▶ _Aim of the task_
What is needed here is an exact copy of every record below.

▶ _Data shown_
»»
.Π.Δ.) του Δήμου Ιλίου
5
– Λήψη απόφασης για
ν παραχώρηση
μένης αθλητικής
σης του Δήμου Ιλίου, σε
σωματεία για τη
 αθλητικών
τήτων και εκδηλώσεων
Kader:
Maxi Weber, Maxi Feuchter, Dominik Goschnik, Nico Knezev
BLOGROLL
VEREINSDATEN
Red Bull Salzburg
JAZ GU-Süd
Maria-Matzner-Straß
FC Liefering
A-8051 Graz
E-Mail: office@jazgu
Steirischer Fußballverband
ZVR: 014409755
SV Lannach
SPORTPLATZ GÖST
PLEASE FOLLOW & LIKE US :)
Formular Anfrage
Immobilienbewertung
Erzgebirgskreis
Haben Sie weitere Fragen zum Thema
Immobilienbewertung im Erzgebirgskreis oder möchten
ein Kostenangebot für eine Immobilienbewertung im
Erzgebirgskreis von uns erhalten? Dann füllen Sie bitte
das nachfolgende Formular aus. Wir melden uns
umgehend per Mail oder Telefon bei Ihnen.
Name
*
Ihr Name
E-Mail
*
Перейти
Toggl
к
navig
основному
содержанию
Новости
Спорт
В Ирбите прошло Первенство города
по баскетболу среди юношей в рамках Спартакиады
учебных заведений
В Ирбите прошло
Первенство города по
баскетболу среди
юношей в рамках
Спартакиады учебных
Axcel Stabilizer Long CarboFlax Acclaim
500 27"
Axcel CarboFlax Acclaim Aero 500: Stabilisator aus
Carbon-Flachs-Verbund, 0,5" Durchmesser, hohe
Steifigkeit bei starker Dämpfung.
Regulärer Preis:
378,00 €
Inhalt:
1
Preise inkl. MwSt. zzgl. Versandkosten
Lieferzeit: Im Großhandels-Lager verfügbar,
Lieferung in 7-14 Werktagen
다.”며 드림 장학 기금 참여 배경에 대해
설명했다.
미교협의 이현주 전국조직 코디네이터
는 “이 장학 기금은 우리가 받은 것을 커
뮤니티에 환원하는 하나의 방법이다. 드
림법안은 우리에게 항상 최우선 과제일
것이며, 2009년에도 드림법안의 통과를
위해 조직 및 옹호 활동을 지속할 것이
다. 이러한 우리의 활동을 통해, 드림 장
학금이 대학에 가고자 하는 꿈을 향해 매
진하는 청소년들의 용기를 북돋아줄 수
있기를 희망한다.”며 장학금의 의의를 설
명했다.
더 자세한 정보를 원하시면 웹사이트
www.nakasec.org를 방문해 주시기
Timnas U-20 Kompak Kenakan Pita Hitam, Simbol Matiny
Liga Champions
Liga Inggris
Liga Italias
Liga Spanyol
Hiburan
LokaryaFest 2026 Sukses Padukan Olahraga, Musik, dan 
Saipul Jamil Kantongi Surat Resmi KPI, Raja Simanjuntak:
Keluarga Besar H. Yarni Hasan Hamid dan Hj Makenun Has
««
▶ _Response_
.Π.Δ.) του Δήμου Ιλίου
5
– Λήψη απόφασης για
ν παραχώρηση
μένης αθλητικής
σης του Δήμου Ιλίου, σε
σωματεία για τη
 αθλητικών
τήτων και εκδηλώσεων
Kader:
Maxi Weber, Maxi Feuchter, Dominik Goschnik, Nico Knezev
BLOGROLL
VEREINSDATEN
Red Bull Salzburg
JAZ GU-Süd
Maria-Matzner-Straß
FC Liefering
A-8051 Graz
E-Mail: office@jazgu
Steirischer Fußballverband
ZVR: 014409755
SV Lannach
SPORTPLATZ GÖST
PLEASE FOLLOW & LIKE US :)
Formular Anfrage
Immobilienbewertung
Erzgebirgskreis
Haben Sie weitere Fragen zum Thema
Immobilienbewertung im Erzgebirgskreis oder möchten
ein Kostenangebot für eine Immobilienbewertung im
Erzgebirgskreis von uns erhalten? Dann füllen Sie bitte
das nachfolgende Formular aus. Wir melden uns
umgehend per Mail oder Telefon bei Ihnen.
Name
*
Ihr Name
E-Mail
*
Перейти
Toggl
к
navig
основному
содержанию
Новости
Спорт
В Ирбите прошло Первенство города
по баскетболу среди юношей в рамках Спартакиады
учебных заведений
В Ирбите прошло
Первенство города по
баскетболу среди
юношей в рамках
Спартакиады учебных
Axcel Stabilizer Long CarboFlax Acclaim
500 27"
Axcel CarboFlax Acclaim Aero 500: Stabilisator aus
Carbon-Flachs-Verbund, 0,5" Durchmesser, hohe
Steifigkeit bei starker Dämpfung.
Regulärer Preis:
378,00 €
Inhalt:
1
Preise inkl. MwSt. zzgl. Versandkosten
Lieferzeit: Im Großhandels-Lager verfügbar,
Lieferung in 7-14 Werktagen
다.”며 드림 장학 기금 참여 배경에 대해
설명했다.
미교협의 이현주 전국조직 코디네이터
는 “이 장학 기금은 우리가 받은 것을 커
뮤니티에 환원하는 하나의 방법이다. 드
림법안은 우리에게 항상 최우선 과제일
것이며, 2009년에도 드림법안의 통과를
위해 조직 및 옹호 활동을 지속할 것이
다. 이러한 우리의 활동을 통해, 드림 장
학금이 대학에 가고자 하는 꿈을 향해 매
진하는 청소년들의 용기를 북돋아줄 수
있기를 희망한다.”며 장학금의 의의를 설
명했다.
더 자세한 정보를 원하시면 웹사이트
www.nakasec.org를 방문해 주시기
Timnas U-20 Kompak Kenakan Pita Hitam, Simbol Matiny
Liga Champions
Liga Inggris
Liga Italias
Liga Spanyol
Hiburan
LokaryaFest 2026 Sukses Padukan Olahraga, Musik, dan 
Saipul Jamil Kantongi Surat Resmi KPI, Raja Simanjuntak:
Keluarga Besar H. Yarni Hasan Hamid dan Hj Makenun Has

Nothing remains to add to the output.